Normally, the tumor is not palpable. However, the gall bladder is palpable if the tumor obstructs the common bile duct. Jaundice also results in this situation (Courvoisier’s sign). Tumor markers CA 19-9 and CEA should not serve for early diagnosis but are helpful in the post-surgery follow-up.
Only a few patients can be cured with the resection of the tumor since metastases are, in most cases, already there when the diagnosis is made.
The results of chemo and radiation therapy are also not satisfactory. The latter is helpful, however, in the therapy of the pancreatic pain. In most patients, palliative interventions (biliodigestive anastomosis, percutaneous stenting, and biliary drainage) are indicated. They can prolong life for 6–9 months.
Examination of the Pancreas
Due to its location in the retroperitoneal space, the pancreas is neither palpable nor can it be auscultated or imaged using a conventional X-ray. Pain expresses itself in the upper abdomen in a belt-like manner.

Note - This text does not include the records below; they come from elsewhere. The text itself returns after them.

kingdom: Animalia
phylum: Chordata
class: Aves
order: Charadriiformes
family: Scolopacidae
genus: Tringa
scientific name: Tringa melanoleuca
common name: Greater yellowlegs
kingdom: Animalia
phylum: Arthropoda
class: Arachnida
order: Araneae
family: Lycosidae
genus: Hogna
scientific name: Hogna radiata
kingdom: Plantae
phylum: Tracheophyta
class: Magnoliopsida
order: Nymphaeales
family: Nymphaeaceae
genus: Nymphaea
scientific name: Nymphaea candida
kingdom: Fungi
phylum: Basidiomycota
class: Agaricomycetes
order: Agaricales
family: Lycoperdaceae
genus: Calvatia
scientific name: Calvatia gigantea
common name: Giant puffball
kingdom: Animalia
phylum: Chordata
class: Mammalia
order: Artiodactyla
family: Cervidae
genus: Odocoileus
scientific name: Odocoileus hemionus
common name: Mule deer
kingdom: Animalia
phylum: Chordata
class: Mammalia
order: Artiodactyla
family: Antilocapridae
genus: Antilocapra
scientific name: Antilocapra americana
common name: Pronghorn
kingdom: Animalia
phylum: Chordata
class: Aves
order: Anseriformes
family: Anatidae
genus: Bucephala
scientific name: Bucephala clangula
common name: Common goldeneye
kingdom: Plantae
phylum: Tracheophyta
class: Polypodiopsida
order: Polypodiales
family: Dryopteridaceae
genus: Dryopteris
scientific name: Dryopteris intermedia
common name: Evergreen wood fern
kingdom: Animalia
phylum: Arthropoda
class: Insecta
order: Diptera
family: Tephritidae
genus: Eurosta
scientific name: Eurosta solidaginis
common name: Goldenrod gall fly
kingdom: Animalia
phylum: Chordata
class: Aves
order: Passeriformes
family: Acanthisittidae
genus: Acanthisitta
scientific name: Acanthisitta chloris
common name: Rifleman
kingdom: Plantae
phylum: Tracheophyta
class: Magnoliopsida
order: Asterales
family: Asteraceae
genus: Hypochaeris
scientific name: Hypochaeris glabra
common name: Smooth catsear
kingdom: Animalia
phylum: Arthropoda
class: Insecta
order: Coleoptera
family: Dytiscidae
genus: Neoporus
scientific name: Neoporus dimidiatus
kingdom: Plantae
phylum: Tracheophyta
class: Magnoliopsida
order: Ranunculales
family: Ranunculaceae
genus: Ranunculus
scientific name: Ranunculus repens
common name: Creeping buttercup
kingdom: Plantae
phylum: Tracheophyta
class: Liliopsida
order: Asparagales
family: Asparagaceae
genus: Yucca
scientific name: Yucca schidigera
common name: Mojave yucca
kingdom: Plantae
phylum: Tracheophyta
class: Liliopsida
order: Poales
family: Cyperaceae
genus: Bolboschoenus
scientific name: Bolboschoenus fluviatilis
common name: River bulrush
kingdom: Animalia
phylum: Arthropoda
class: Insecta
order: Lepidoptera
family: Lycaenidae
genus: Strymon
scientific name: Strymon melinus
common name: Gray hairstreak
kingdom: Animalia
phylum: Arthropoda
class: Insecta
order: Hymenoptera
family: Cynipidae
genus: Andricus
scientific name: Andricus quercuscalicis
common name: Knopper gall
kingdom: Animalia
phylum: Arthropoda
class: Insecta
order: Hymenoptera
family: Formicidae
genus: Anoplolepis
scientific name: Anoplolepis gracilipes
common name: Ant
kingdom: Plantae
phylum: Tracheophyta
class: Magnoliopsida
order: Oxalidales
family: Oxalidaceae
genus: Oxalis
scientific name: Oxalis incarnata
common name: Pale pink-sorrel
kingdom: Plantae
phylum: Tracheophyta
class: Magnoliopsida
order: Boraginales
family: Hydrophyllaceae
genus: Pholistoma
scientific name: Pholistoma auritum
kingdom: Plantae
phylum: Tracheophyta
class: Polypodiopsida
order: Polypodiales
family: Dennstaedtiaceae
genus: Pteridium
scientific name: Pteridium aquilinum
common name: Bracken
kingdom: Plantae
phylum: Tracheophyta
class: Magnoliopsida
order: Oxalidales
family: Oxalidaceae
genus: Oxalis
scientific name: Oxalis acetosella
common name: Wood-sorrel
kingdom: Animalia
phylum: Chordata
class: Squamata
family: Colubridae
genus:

|Sonography||The main structure for the localization of the pancreas is the splenic vein, which lies dorsally of it. The echogenicity is similar to the liver’s; echogenicity increases with adiposis and increasing age (=pancreatic lipomatosis). Pancreatic tumors are normally hypoechogenic. Calcifications are evidence of chronic pancreatitis. For better imaging of the tail of the pancreas, the ultrasound head should be rotated slightly clockwise.|
|CT/MRT (magnetic resonance tomography)||In the sectional views, the pancreas lies in front of the vertebras in a hoof-shape.|
|ERCP||Imaging of the bile ducts and pancreatic ducts with an application of contrast agents via the major duodenal papilla and screening afterward. If needed, a direct therapeutic intervention (papillotomy, stone extraction, or drainage placement) is possible.|
|MRCP (magnetic resonance cholangiopancreatography)||Non-invasive and does not involve radiation exposure. Imaging of fluids in the pancreatic ducts and the bile ducts as areas with high signal intensity, but no direct therapeutic intervention possible.|
Patients frequently ask
Can you live without a pancreas?
Medically, it is possible to survive after the complete removal of the pancreas. However, in the absence of the pancreas, body is incapable to produce digestive enzymes, insulin, and other hormones to digest food and control blood sugar levels. Thus, the patient develops diabetes and he has to completely rely on exogenous insulin supply and other medicines to maintain sugar levels.